Yes, but you don't want to sacrifice speed unnecessarily. The advantage of the above syntax is that it's entirely obvious to the compiler when you're matching against a specific item (with <expr> [, <expr>...] then) or against an expression (with <varname> if). This makes it trivial for, say, the JIT to construct real jump tables.

It also allows you to define different ordering semantics. If you specify that the expressions in a match can be evaluated in any order, and that it's the responsibility of the user to make sure that they're not ambiguous, it makes the compiler's job much easier.

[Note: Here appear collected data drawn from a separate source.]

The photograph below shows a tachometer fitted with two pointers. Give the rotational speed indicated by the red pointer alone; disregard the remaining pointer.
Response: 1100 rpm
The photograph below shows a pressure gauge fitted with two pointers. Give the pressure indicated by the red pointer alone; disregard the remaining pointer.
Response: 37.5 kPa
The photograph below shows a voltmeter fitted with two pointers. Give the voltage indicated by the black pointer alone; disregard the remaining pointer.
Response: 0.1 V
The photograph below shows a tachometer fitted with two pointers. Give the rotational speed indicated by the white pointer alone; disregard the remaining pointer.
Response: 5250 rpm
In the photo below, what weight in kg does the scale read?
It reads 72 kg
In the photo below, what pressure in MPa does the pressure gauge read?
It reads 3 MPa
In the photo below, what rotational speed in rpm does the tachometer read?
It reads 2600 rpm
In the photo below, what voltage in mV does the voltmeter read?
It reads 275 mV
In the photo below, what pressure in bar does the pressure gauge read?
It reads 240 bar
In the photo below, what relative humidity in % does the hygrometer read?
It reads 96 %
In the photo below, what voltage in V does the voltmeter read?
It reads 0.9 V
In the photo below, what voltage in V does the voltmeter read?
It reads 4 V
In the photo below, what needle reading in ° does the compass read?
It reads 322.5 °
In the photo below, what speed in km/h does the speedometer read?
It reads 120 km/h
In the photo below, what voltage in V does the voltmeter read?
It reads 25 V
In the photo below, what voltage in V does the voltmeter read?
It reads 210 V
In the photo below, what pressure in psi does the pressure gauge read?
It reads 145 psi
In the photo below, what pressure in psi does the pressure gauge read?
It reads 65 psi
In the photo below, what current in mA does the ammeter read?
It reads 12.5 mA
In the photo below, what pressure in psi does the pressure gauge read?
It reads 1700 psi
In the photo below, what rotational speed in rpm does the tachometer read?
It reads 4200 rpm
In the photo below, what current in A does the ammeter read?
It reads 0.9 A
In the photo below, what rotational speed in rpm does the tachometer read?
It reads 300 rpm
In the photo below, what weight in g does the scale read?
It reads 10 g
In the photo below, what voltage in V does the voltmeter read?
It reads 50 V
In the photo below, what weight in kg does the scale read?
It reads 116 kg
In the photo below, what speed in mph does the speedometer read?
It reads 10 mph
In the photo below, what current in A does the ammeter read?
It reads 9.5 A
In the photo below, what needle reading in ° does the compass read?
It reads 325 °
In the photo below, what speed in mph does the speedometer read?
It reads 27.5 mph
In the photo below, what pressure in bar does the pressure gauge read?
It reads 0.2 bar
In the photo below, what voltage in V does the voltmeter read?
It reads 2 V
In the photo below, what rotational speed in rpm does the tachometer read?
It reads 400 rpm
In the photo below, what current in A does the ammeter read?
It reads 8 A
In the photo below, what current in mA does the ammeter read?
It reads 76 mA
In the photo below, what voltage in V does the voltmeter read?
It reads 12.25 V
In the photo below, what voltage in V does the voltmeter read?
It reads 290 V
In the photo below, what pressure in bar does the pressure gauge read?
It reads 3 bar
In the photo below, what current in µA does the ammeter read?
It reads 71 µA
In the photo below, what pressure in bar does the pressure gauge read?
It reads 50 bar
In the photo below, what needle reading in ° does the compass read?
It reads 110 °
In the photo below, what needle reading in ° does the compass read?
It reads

I suspect it'd be easy to implement an approach that has a list of
statements to be evaluated and then the first one in the list that
evaluates "true" is the index to the block of code that gets executed.  It
can also superset the above match syntax inherently:

That would be the obvious basic implementation, but doing it like this doesn't really give much advantage over chained if...elseif statements.


In Case of
     @(10 <= k <=11)
               then return 1
     @(k== 12)
               then return 2
     @(z == 0)
               then return 0
     @((k == i) && ( 13<= i <=16))
              then return 4
        then return 99
end almost identical to:

if (10 <= k) and (k <= 11) then return 1
elseif (k == 12) then return 2
elseif (z == 0) then return 0
elseif ((k == i) and (13 <= i) and (i <= 16) then return 4
else return 99

(I should also point out that 10 <= k <= 11, while nice for the user, is an utter nightmare for the grammar --- unless you declare an entirely new syntax specifically for use in this situation, it can't decide whether you mean a range check or the expression (10 <= k) <= 11... which is completely legal. Although is likely to produce a run-time error.)

Also, Asko's version
didn't match David Given's version, as his version requires (as I read it)
for k to equal i as well as i be between 13 and 16, instead of k being
between 13 and 16.

Yeah, what I meant was that i would be a new local variable containing the value of k in whose scope the if statement was evaluated.

Of course, none of this is ever going to happen... but it's a slow Friday.